Today, the Washington State Supreme Court provided law enforcement agencies across the state with guidance clarifying some of the complicated laws surrounding a relatively new tool in modern policing: in-car video systems.

In a 5-4 split decision, the state Supreme Court has ruled the Seattle Police Department—and consequently other state law enforcement agencies—must provide greater access to the thousands of hours of video of arrests, prisoner transports, victim and witness statements, and traffic stops recorded around the clock every day from the front seat the Seattle Police Department’s more than 250 patrol vehicles. The City Attorney’s Office and SPD are now working to ensure the department meets the expectations set by the court.

The ruling is the end result of a nearly four-year legal proceeding between the City of Seattle and KOMO television, following an expansive records request by KOMO for countless of hours of videos, and related logs, captured over a five-year period by SPD patrol car cameras.

SPD provided access to some data regarding the recordings, but was unable to provide requested video to KOMO in keeping with the City’s interpretation of the Washington Privacy Act (RCW 9.73), which states “no sound or video recording…may be duplicated and made available to the public by a law enforcement agency” until “final disposition of any criminal or civil litigation which arises from the event.”

Lower courts had previously ruled in favor of both the department and KOMO in different aspects of the case, but there had not been a legal consensus providing clear guidance for future handling of video records and evidence until today, when the Supreme Court ruled the department should immediately provide video records unless there is an ongoing lawsuit related to the videos.

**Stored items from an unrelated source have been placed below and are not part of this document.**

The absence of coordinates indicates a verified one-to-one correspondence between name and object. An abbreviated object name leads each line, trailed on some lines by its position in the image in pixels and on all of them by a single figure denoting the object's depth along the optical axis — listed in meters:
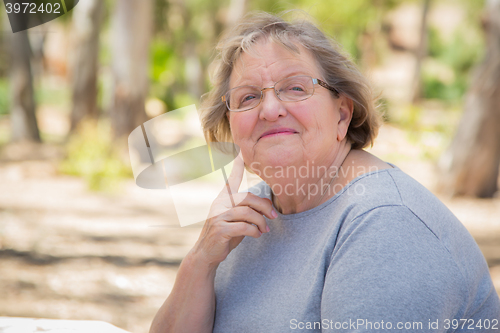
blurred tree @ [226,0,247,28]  10.35
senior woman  1.12
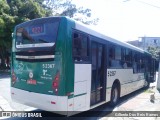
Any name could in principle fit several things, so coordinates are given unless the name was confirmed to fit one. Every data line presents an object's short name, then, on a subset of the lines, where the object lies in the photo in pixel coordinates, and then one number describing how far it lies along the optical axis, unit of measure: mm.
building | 53397
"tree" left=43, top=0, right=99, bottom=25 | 22898
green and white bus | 3950
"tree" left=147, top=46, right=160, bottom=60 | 41551
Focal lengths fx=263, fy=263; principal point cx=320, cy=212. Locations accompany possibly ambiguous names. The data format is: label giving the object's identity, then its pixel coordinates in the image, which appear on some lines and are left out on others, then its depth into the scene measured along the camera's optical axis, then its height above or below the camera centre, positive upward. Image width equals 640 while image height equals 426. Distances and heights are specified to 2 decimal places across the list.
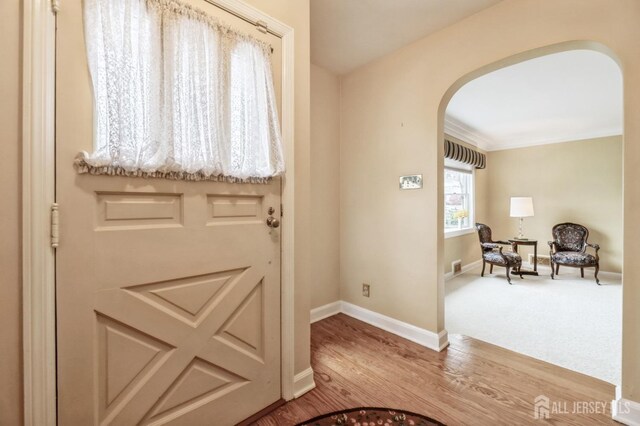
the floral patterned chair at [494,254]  4.26 -0.70
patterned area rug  1.41 -1.13
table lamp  4.73 +0.10
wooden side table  4.56 -0.58
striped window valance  4.15 +1.01
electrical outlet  2.69 -0.80
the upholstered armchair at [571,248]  4.20 -0.63
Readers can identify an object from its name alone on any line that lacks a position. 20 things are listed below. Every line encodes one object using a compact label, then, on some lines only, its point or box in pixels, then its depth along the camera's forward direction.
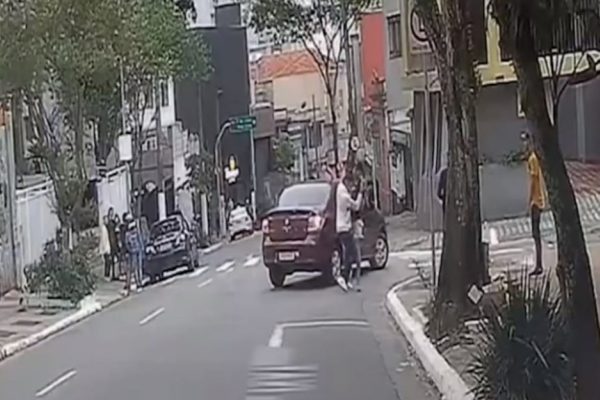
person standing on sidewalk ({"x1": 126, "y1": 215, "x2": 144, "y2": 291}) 35.22
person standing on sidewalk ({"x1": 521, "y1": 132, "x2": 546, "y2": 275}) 20.11
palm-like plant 9.70
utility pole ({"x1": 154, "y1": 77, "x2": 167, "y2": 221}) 52.63
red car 27.47
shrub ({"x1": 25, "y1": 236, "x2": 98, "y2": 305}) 28.59
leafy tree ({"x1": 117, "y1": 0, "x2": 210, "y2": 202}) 35.97
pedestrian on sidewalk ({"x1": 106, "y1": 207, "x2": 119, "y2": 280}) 36.62
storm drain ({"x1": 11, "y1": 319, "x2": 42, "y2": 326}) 25.11
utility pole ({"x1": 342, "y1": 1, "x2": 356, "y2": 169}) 57.77
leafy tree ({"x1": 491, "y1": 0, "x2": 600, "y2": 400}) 8.81
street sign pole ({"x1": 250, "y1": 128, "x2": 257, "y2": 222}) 71.62
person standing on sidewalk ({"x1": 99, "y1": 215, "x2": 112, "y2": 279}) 37.12
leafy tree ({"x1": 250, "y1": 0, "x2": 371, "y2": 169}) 57.31
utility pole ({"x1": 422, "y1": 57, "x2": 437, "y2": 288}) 33.50
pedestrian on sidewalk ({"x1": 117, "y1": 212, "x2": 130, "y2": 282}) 35.47
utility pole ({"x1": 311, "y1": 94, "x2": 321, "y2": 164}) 91.38
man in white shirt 25.98
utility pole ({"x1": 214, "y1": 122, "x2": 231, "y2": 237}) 62.99
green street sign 63.22
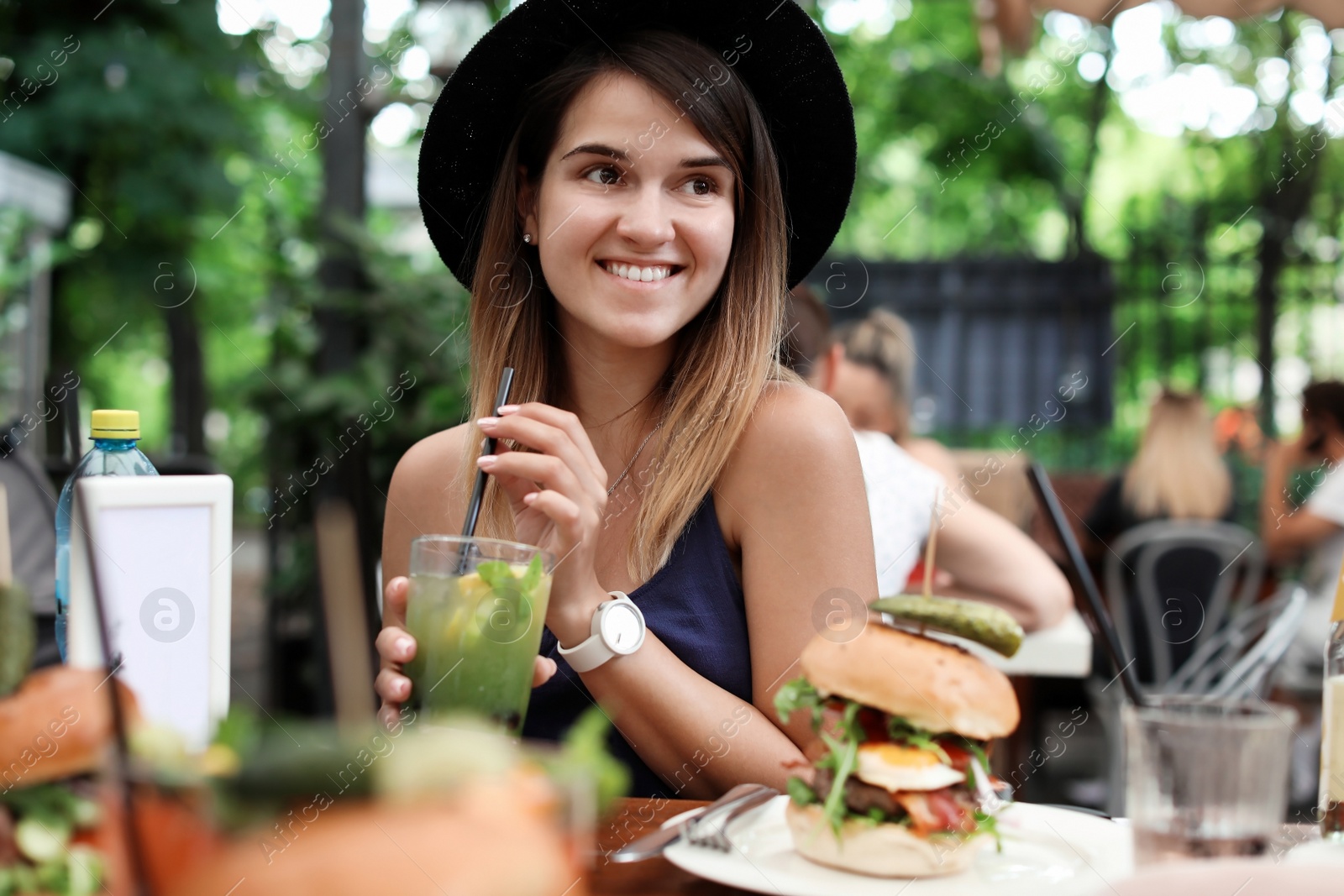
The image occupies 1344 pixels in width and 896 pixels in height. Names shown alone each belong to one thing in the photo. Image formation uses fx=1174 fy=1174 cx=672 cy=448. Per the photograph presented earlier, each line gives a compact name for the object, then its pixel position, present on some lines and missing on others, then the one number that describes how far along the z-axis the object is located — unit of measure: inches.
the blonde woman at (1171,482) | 218.7
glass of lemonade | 45.4
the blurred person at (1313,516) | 203.2
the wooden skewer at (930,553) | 41.9
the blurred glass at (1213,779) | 36.7
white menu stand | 45.6
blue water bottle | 55.4
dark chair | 200.1
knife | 41.2
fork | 44.3
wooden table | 41.4
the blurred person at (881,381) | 163.9
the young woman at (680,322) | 72.0
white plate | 42.0
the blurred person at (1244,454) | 338.0
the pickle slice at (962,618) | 44.1
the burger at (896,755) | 44.6
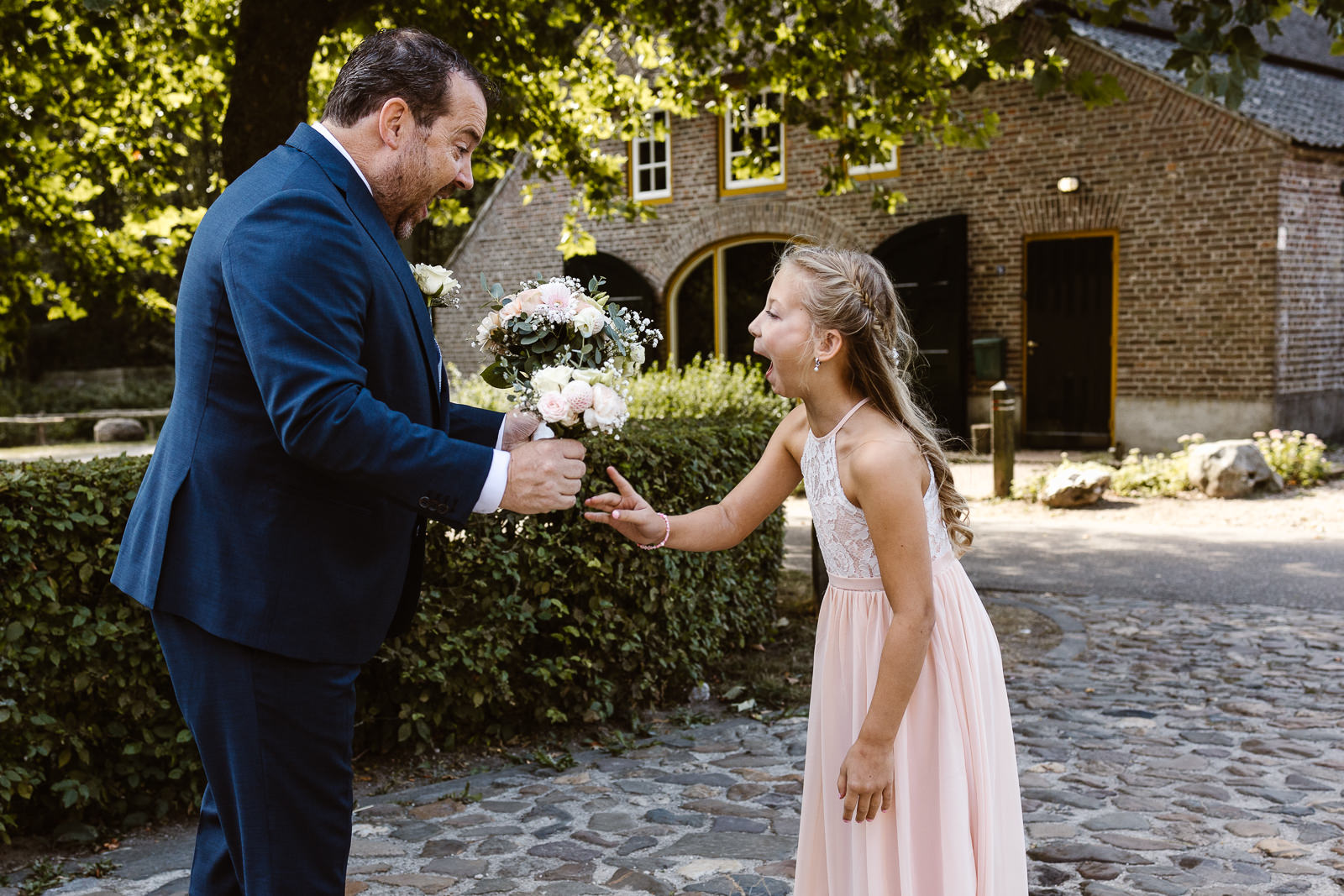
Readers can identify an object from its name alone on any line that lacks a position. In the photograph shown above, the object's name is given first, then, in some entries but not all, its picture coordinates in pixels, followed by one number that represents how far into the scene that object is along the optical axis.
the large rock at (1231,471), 11.95
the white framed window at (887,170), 17.03
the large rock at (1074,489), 11.79
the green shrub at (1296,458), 12.53
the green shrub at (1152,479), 12.32
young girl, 2.46
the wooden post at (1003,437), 12.12
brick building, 14.47
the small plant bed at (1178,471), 12.32
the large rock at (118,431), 23.22
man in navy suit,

The department will now begin assessing the technical and staffing needs associated with an anticipated increase in the number of requests for in-car video. SPD and the City will examine new technologies to assist in implementing this expansion in the handling of public records. Some exemptions still remain in place—as they do currently for all police reports and documents—to account for active investigations, privacy protections, and records that could inhibit effective law enforcement.